Copy the listing lines from the one containing "In the scene" through the one containing "The autumn tree", changing every "street sign" to "road sign" and leaving everything else as it is. Return only that stretch.

*** Opening of Listed records ***

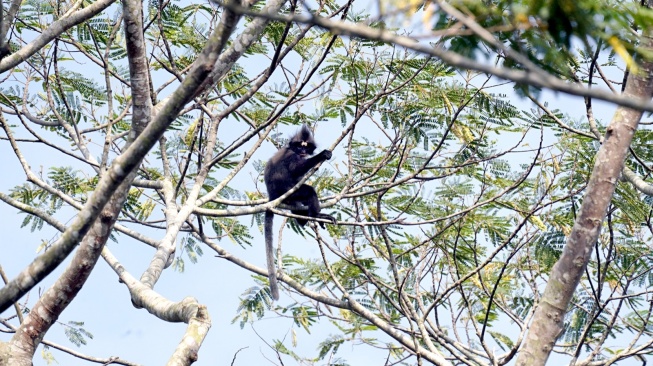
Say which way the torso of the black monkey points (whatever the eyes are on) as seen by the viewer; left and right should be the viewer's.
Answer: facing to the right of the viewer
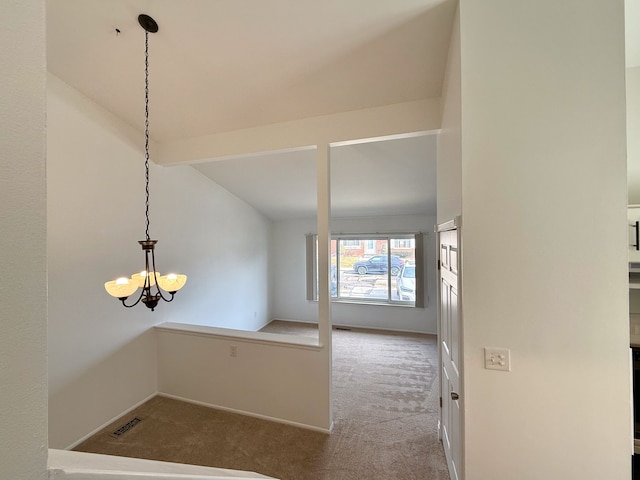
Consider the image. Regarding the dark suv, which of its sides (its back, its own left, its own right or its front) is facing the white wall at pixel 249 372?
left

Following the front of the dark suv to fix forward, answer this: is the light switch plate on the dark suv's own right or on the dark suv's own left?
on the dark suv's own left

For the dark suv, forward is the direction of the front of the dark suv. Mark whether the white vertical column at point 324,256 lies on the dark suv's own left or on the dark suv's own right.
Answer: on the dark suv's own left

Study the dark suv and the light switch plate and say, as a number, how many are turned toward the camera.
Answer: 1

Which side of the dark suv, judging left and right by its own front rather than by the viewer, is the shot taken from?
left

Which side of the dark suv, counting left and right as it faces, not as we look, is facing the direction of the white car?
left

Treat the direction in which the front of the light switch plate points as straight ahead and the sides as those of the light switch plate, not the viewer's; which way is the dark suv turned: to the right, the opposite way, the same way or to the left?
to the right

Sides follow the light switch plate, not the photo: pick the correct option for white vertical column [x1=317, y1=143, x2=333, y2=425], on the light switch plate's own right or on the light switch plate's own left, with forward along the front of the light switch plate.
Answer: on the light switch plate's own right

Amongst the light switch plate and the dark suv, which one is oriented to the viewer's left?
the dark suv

*** Close of Listed records ***
*** Opening of Listed records ***

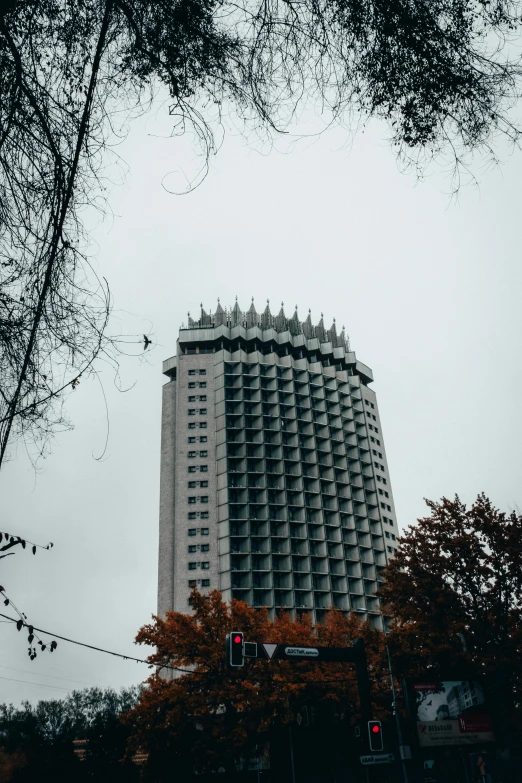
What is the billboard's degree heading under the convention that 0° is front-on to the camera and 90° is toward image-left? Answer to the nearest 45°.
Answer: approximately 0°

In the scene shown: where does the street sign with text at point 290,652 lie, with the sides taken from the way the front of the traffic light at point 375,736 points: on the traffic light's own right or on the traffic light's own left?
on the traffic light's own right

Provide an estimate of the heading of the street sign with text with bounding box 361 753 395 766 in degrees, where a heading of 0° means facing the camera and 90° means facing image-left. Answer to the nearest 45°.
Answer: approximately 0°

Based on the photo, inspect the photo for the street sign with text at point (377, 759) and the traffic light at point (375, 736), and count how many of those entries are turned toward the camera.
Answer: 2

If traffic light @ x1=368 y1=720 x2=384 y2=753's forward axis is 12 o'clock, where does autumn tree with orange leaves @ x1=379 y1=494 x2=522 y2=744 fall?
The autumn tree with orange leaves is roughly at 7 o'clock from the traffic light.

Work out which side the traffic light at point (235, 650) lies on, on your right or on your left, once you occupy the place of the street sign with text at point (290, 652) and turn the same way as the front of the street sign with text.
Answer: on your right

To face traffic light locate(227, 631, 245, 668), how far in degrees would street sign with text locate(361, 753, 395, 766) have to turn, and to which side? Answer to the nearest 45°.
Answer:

*** Close of Listed records ***
*** Opening of Listed records ***

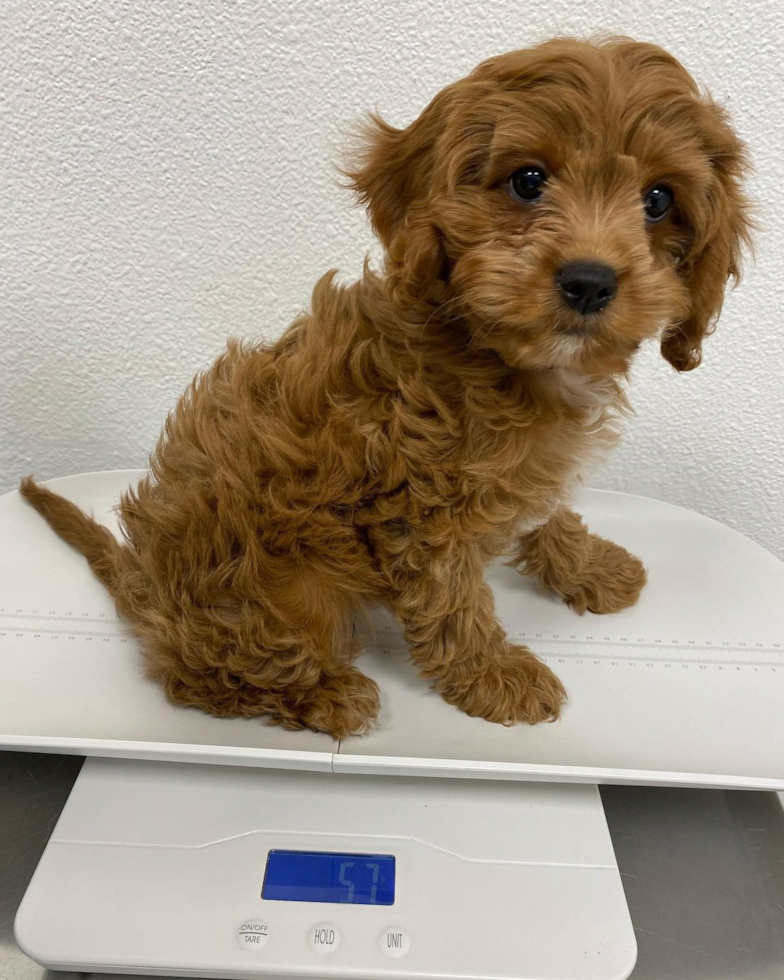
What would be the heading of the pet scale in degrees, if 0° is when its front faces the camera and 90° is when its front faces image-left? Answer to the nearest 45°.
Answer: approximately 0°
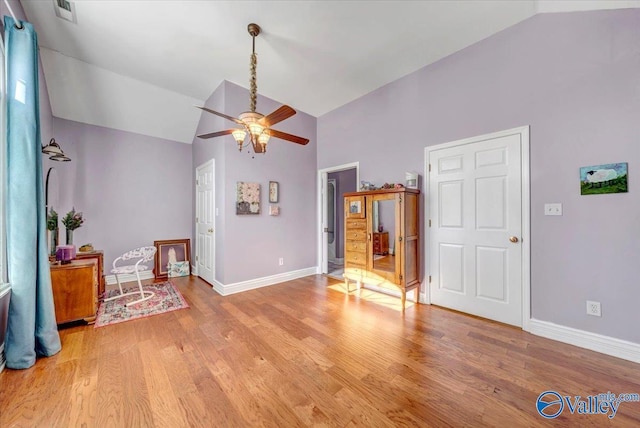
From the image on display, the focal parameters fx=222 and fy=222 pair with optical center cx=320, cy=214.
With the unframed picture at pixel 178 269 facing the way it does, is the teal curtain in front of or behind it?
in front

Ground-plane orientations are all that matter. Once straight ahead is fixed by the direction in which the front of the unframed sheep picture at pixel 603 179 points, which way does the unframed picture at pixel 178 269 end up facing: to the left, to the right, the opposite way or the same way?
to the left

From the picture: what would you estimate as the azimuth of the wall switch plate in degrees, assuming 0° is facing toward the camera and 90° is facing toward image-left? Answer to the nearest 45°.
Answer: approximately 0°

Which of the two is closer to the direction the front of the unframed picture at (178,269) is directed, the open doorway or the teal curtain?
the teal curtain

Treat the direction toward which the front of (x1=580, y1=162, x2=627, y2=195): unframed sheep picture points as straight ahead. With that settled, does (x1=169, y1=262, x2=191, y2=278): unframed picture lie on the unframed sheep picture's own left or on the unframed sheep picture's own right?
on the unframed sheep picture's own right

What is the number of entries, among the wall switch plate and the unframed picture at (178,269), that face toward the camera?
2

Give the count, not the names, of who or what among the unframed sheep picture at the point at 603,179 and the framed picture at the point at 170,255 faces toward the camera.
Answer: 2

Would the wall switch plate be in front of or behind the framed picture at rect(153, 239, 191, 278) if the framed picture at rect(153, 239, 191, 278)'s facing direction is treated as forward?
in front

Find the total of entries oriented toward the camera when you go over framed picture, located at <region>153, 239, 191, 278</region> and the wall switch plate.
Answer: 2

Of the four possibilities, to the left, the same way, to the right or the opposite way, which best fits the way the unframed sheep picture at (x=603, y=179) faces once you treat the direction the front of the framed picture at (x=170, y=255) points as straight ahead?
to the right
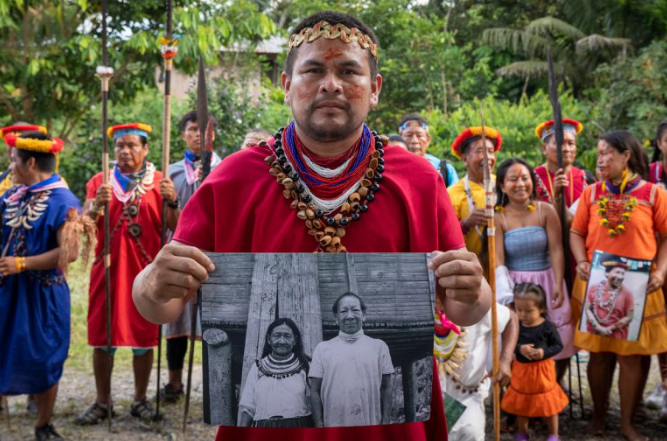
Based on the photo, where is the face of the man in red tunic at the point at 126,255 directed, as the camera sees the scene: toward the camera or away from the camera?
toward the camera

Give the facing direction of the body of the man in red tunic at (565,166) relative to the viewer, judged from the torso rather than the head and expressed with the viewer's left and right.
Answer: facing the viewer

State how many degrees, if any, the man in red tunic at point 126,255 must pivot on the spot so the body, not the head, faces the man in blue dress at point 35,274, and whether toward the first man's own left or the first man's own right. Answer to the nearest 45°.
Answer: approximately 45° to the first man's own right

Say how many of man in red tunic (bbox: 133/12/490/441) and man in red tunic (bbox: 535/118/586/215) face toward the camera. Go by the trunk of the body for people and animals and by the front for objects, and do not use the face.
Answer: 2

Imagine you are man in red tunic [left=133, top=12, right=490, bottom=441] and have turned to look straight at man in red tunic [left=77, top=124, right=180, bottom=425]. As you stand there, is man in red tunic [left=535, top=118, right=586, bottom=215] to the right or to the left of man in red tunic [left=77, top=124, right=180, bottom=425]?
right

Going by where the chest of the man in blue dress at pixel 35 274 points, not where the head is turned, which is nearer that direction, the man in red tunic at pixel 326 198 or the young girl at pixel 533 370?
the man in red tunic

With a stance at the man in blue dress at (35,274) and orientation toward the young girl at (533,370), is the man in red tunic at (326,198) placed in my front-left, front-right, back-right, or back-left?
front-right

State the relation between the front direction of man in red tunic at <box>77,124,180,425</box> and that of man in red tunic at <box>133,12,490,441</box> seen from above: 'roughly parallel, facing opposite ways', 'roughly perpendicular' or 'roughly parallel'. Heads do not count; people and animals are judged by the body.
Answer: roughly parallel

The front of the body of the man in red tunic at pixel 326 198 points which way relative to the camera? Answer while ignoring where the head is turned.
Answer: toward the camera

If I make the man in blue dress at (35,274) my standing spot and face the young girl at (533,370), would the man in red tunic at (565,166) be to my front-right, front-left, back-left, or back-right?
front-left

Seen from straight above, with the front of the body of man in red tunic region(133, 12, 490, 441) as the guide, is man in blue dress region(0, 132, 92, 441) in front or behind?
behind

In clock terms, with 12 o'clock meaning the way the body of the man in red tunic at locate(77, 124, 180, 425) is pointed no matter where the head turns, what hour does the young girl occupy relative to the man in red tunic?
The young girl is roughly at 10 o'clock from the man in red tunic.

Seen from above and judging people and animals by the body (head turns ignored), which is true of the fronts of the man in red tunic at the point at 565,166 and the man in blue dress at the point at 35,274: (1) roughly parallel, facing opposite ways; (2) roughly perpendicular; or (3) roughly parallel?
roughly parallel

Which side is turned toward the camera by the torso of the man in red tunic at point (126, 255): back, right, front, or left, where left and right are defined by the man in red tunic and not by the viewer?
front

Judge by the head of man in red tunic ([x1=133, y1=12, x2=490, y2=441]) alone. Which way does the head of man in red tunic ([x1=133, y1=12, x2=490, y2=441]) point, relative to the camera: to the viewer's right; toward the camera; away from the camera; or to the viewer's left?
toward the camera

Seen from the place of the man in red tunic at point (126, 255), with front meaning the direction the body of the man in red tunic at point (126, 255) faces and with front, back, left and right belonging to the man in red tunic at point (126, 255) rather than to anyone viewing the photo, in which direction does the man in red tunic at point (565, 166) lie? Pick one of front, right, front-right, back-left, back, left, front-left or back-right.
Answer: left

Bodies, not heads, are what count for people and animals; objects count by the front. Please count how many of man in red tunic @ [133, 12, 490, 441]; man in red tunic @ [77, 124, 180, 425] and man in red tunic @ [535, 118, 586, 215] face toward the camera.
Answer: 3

*** Close of Listed records ***

# Written solution
In the scene shown: where does the road sign with text at point 290,652 lie, with the sides taken from the way the front of the traffic light at point 375,736 points: on the traffic light's own right or on the traffic light's own left?
on the traffic light's own right

Provide an estimate of the heading of the road sign with text with bounding box 361 753 395 766 in degrees, where a heading of 0° means facing the camera and 90° means facing image-left. Answer to the nearest 45°.
Answer: approximately 0°

Based on the photo, inspect the photo for the road sign with text at point (377, 759) and the traffic light at point (375, 736), and count how many of those entries are turned toward the camera.
Answer: 2

If traffic light @ x1=368 y1=720 x2=384 y2=753's forward axis is 12 o'clock, where does autumn tree with orange leaves @ x1=379 y1=494 x2=522 y2=744 fall?
The autumn tree with orange leaves is roughly at 7 o'clock from the traffic light.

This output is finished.